Creo que fue porque siempre parábamos juntos. Uno se acostumbra a estar acompañado o se acostumbra a alguien con quien siempre se ve. Por eso, es peligroso pasar mucho tiempo con alguien. Me había acostumbrado a ella y cuando no la veía en la banca sentía que no había mar ni cielo. Por ejemplo, ese día que empezó a faltar, sentí la vaga sensación de extrañarla o de extrañar su manera de fumar y de hablar de Aristóteles. Había pasado una semana, yo yacía al extremo derecho de la banca con un Lucky mirando el mar y ,de pronto, creí verla entre los botes lejanos, en el infinito que solo el mar poseía. Me sentía solo. Aromas marinos acompañaban la escena de atardecer sin nadie que transite por nuestra banca.

Seguí yendo a esa banca por algunos meses hasta que me enteré que ella había hecho un viaje más interesante, uno de esos viajes de los que ella soñaba y hablaba con ilusión, un viaje que interrumpía sus planes de filósofa, uno de esos viajes comunes que la mayoria logra realizar, pues las personas somos eternas viajeras y, al final, siempre encontramos un lugar para establecernos. Ese día la banca resistió las lagrimas que pude producir, eran lagrimas o como Paloma les decía:”Gotas mustias”. Lloré porque ella había emprendido un retiro inesperado, tanto así que no pudo despedirse.

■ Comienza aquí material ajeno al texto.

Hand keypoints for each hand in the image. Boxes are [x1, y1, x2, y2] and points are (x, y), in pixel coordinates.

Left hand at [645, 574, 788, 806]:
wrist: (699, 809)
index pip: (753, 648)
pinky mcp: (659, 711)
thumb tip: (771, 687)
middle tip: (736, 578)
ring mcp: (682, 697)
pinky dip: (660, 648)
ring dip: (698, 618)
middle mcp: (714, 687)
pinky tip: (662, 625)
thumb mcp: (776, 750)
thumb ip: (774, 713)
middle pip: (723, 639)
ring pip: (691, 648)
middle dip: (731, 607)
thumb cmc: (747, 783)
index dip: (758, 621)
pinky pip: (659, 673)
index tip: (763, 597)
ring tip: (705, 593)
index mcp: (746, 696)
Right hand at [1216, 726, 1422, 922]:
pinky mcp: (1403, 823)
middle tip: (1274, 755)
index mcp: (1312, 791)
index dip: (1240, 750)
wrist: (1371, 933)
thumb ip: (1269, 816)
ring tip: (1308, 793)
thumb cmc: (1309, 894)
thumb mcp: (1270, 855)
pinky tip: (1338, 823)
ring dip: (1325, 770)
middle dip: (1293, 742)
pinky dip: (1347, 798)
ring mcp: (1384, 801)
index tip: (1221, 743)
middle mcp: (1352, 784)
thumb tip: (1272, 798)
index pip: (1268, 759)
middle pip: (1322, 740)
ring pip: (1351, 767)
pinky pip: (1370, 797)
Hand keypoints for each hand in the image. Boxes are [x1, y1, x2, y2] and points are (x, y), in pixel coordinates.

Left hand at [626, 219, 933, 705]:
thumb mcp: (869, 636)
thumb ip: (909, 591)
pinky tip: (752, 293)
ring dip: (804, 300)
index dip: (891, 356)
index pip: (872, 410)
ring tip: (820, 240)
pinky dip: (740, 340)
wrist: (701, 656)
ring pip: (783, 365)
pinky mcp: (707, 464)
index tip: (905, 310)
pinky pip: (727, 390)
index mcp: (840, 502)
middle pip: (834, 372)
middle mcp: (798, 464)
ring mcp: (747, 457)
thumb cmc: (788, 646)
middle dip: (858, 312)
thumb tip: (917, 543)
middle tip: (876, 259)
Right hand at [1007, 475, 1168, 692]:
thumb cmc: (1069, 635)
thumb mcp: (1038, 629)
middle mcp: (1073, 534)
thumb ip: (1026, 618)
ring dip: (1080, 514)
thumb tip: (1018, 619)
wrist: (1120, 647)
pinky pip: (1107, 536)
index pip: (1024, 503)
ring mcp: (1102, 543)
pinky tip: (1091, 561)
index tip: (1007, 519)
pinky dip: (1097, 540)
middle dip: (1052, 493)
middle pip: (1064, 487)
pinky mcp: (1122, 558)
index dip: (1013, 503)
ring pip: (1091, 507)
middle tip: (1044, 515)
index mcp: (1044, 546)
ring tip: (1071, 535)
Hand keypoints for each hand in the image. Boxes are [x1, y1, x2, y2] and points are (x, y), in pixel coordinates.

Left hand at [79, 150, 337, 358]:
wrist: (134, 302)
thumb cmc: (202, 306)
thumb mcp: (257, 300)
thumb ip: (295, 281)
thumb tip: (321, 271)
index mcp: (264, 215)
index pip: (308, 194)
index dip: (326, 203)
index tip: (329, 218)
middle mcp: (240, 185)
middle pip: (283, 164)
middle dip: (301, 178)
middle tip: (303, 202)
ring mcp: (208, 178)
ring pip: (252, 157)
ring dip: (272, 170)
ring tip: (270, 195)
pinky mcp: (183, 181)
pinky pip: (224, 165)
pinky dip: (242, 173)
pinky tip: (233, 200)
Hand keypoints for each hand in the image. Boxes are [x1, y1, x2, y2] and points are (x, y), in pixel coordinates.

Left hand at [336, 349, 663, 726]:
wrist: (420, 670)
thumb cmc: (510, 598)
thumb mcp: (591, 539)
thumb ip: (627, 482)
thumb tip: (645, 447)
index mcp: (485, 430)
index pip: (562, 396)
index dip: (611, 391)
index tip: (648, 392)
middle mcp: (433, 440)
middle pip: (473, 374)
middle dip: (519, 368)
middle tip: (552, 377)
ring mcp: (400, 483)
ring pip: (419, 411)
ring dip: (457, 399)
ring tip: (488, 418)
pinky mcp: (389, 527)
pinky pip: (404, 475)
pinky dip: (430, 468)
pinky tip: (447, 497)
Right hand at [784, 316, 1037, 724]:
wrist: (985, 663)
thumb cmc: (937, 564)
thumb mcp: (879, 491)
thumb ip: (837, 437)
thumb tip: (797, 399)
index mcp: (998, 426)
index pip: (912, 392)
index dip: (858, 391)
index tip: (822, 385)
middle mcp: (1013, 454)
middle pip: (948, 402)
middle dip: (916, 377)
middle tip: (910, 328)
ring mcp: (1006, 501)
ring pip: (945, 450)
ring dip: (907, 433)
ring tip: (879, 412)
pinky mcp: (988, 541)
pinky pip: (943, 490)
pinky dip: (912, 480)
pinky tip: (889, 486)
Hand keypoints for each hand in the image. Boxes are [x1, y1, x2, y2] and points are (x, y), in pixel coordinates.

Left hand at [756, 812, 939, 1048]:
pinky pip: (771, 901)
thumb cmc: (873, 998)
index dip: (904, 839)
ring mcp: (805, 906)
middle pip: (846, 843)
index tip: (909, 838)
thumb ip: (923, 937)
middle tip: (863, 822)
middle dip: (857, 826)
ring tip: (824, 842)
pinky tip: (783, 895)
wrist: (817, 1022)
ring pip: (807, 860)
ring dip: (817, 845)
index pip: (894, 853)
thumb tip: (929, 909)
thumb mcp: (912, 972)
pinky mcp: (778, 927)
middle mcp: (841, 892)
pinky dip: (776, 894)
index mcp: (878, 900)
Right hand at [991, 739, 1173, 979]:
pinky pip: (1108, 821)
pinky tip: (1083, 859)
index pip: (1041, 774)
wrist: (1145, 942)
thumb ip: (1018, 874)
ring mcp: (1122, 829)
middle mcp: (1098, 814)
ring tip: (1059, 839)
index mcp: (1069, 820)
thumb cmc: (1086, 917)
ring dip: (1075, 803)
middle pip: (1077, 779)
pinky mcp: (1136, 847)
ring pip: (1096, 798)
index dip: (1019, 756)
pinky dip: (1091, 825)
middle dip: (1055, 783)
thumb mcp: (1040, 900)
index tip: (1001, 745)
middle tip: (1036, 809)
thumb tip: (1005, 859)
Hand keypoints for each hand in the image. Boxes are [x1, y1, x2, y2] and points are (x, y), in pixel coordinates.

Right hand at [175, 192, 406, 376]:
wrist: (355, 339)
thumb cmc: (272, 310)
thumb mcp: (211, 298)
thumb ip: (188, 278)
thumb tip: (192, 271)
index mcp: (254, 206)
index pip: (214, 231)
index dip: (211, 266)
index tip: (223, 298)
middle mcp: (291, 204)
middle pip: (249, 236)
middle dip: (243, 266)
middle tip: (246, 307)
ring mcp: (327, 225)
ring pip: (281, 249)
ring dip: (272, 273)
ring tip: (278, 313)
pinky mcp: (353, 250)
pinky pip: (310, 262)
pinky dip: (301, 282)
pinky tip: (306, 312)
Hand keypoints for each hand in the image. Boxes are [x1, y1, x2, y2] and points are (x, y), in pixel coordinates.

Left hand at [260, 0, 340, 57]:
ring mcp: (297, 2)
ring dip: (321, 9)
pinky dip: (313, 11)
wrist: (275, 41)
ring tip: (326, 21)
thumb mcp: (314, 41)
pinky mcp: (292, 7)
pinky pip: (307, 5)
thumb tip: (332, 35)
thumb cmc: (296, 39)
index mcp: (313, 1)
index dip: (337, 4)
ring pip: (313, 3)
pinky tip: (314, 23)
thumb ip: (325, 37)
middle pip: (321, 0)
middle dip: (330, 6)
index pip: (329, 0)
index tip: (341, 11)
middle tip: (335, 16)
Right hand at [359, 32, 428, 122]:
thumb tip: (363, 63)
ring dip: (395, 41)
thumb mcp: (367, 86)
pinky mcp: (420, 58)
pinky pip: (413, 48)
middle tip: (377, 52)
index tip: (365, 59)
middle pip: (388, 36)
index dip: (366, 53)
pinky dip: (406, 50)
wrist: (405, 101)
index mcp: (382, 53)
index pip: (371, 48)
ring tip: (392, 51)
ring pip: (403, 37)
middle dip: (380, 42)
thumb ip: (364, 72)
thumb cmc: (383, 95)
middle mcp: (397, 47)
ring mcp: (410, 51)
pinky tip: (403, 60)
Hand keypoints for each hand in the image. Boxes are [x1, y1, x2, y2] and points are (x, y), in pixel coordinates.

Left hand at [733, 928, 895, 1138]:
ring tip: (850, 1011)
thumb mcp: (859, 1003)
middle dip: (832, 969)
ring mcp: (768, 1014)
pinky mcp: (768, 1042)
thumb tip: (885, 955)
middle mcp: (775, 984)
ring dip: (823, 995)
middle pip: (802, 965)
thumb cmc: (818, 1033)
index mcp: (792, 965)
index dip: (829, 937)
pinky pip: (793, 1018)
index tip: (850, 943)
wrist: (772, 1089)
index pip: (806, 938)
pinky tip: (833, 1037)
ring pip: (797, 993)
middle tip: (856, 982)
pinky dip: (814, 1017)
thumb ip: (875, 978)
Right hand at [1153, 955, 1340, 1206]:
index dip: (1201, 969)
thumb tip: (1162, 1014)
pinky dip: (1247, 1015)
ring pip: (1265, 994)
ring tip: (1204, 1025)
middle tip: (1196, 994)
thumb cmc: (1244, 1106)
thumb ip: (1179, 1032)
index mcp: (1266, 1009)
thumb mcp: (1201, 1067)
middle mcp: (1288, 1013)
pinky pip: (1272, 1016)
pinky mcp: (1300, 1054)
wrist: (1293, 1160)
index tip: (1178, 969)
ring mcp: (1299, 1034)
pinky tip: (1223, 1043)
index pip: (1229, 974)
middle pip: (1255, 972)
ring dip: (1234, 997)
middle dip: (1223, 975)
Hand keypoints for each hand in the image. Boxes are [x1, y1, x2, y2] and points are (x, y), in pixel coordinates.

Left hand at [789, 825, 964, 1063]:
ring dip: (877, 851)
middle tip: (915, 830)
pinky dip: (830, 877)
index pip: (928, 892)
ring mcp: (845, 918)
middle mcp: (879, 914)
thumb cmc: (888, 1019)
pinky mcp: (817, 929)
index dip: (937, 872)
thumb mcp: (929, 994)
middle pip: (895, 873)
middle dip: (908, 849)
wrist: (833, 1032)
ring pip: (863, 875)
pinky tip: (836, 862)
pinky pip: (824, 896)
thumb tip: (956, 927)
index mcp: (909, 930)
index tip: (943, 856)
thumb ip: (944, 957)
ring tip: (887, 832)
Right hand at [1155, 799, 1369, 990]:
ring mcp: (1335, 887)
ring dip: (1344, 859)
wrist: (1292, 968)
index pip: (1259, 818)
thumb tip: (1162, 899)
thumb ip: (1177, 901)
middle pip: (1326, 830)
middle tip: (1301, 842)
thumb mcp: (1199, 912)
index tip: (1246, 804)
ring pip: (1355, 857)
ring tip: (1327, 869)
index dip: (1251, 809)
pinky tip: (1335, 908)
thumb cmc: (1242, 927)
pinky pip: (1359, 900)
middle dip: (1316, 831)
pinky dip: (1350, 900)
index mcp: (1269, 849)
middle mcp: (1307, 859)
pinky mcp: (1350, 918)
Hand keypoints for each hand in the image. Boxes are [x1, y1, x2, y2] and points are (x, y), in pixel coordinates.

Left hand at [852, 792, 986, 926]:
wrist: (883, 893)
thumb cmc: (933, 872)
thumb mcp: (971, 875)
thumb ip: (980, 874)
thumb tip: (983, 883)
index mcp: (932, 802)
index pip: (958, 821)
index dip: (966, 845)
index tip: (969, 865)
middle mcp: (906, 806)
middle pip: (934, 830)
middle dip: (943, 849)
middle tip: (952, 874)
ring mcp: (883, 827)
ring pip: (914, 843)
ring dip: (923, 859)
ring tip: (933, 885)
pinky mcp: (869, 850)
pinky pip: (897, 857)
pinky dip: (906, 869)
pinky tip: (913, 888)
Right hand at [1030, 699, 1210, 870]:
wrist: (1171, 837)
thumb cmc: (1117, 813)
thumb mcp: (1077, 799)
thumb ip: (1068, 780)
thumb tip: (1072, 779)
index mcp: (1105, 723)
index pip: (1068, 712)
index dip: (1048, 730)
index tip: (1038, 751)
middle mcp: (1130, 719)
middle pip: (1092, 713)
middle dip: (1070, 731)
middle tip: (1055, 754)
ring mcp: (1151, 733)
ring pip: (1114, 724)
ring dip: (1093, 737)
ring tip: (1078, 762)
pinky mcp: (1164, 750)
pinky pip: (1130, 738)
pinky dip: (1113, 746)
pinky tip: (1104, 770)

Fue en noviembre, ella se dirigía a la banca como lo hacía normalmente, pero en su trayecto había sido interceptada por unos delincuentes que querían robarle su dinero, lo cual ella cedió sin dudarlo, pero antes de que los maleantes se retirasen se percataron de la cadenita de oro que ella sujetaba en su cuello. La cadena se la había dado días antes cuando le dije que no creía en el amor, que era solo un resumen improvisado de un conjunto de felicidades o de momentos felices; por eso, en el dige decía:” Eres mi felicidad”. Ella no quiso entregar la cadena y, por lo que me contó su madre, la empujaron violentamente a el pavimento, lo cual le produjo la muerte inmediata.

Regresé a la banca al día siguiente de enterarme y llevé conmigo el disco de Los Enanitos Verdes que solíamos oír cuando nos decíamos cosas absurdas, porque si no las dices el tiempo suele ser muy criminal, luego no tienes tiempo para decirlas y eso es peor. Por eso sigo yendo a la la banca todos los días a las cinco y media, enciendo el cigarrillo, escucho a Los Enanitos Verdes y creo abrazar a Paloma o verla al otro extremo de la banca. Creo verla, pero no la veo, porque, después de todo, el amor no se puede ver.